Zor şartlar da okudum. Orta halli fakir bir aile çocuğu idim, Hiç unutmam okula gittiğimiz günlerde her gün için annem bana sadece 25 kuruş veriyordu. 15 kuruş helva ve10 kuruşa ekmek alıp öğle yemeğini yediğimi anımsıyorum. Bazen da evden ekmek, peynir, haşlanmış yumurta veya zeytin götürüyordum. Bunları sınıfın bir köşesinde sıkıla, utana yerken utanıyordum. Ben bu şartlarda okudum. Şimdi ki öğrenciler çok daha şanslı, devletten kitaplarını, giysilerini alıyor, üstelikte öğle yemeğini de veriyor. Yanılmıyorsam bir miktar harçlıkta alıyorlar.

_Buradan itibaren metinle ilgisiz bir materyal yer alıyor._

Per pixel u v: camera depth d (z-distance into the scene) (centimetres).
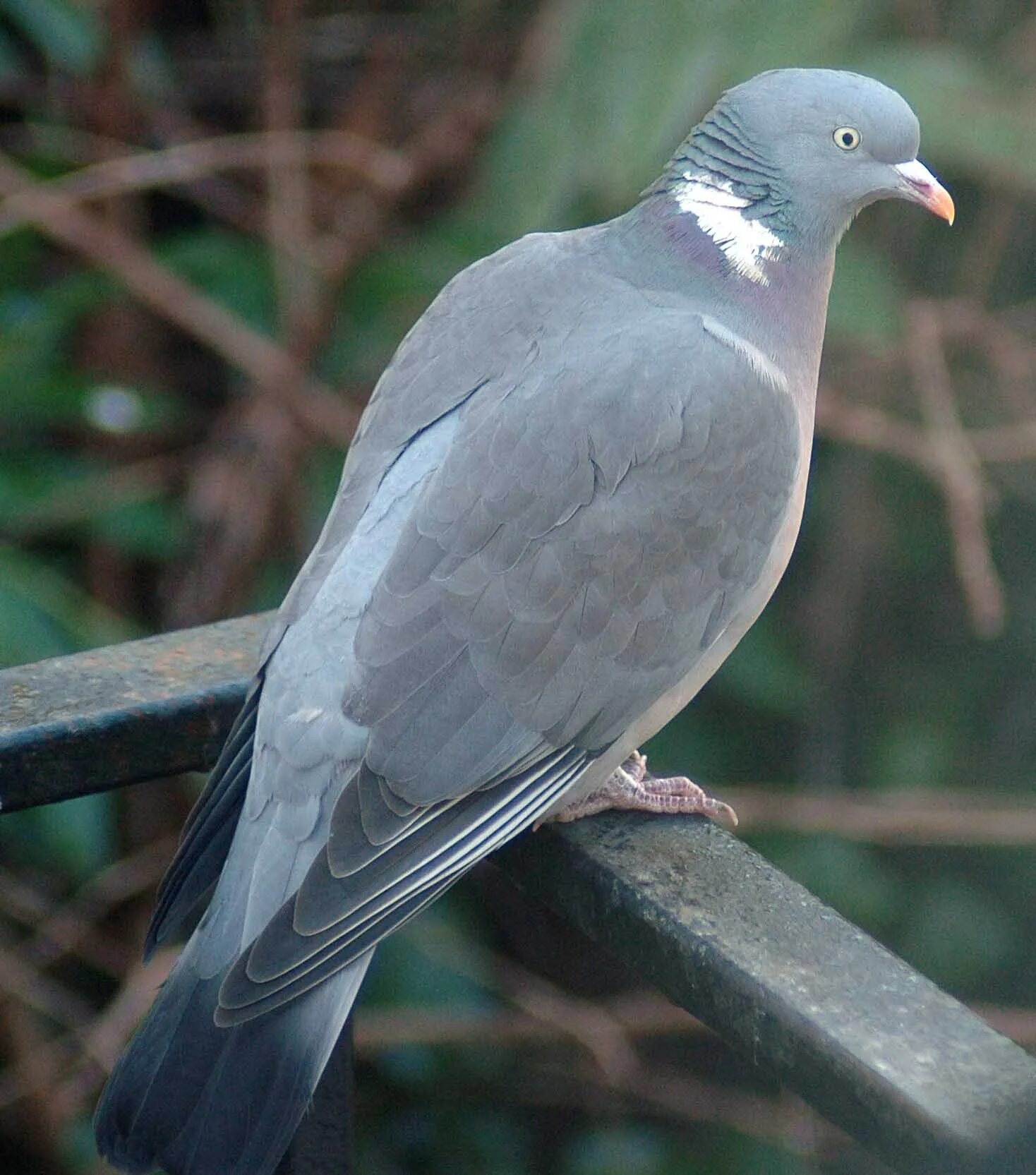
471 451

1981 / 1985 yılları arasında YİBO’larda ( Yatılı İlköğretim Bölge Okulları)’nda idareci olduğum günlerde devlet çocukların tüm masraflarını karşıladığı gibi öğrenci başına aylık bir miktar harçlıkta veriyordu. Öğrencilere sadece okumak ve çalışmak düşüyordu. Şimdiki öğrencilerin ( harçlıklarını beğenmeyen öğrencilerin ), bundan ibret almalarını tavsiye ediyorum.
Aslında hayatım başlı başına bir romandır, bir gün bunları elbette yazacağım. Yüce Mevla’m sağlık verirse tabi… İlkokul ve orta dereceli okullarımızda ki öğrencilerimizin bu yazımı okuyacaklarını pek sanmıyorum,. Bu yazımı okuyan Sayın velilerimizin sadece bu iki paragrafı çocuklarına okumalarını öneriyorum. Okumanın, çalışmanın ne demek olduğunu öğrenmeleri bağlamında..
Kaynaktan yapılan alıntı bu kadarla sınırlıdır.